#### Excerpt to read:
........

Illinois State Police plan enforcement patrols in area

Illinois State Police District 22 is planning to conduct special details during February in three area counties.

Plans for the details were announced by Lt. Michael Alvey, who is the interim commander of the district.

Roadside safety checks are planned in Alexander County.

Occupant restraint enforcement patrols are planned in Johnson County.

Nighttime enforcement patrols are planned in Pulaski County.

Roadside Safety Checks

Alvey said in a news release that the use of roadside safety checks “combine a strong sense of public awareness and enforcement in order to save lives of the motoring public.”

The Illinois State Police have zero tolerance for impaired driving in the state.

Officers who are working the roadside safety checks will be watchful for drivers who are operating vehicles in an unsafe manner, driving with a suspended or revoked driver’s license and transporting open alcoholic beverages.

Alvey said officers especially will be watching for motorists who are driving under the influence (DUI), safety belt and child restraint use, speeding, distracted driving and all Illinois Vehicle Code and criminal violations.

The state police noted that alcohol and drug impairment is a factor in more than 30 percent of all fatal motor vehicle crashes in Illinois.

In the United States, nearly 10,000 people die each year due to alcohol-impaired driving.

“Roadside safety checks are designed to keep our roads safe by taking dangerous DUI offenders off the road,” Alvey stated.

Occupant Restraint Enforcement Patrols

Occupant restraint enforcement patrols allow the state police to focus on safety belt and child safety seat laws.

........

#### Material:
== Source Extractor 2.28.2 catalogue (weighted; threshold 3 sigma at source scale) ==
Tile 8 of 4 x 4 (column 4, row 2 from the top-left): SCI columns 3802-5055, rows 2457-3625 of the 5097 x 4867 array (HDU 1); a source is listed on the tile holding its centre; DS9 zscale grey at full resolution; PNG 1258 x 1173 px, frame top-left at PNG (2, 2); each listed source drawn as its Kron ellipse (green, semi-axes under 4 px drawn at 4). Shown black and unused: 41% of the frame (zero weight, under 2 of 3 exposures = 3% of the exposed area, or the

........

#### What you need to do:
Translate this sentence from the state police patrol article into Spanish: "Occupant restraint enforcement patrols allow the state police to focus on safety belt and child safety seat laws."

#### Result below:
Las patrullas de control del uso de sistemas de retención de ocupantes permiten a la policía estatal centrarse en las leyes sobre el cinturón de seguridad y los asientos de seguridad para niños.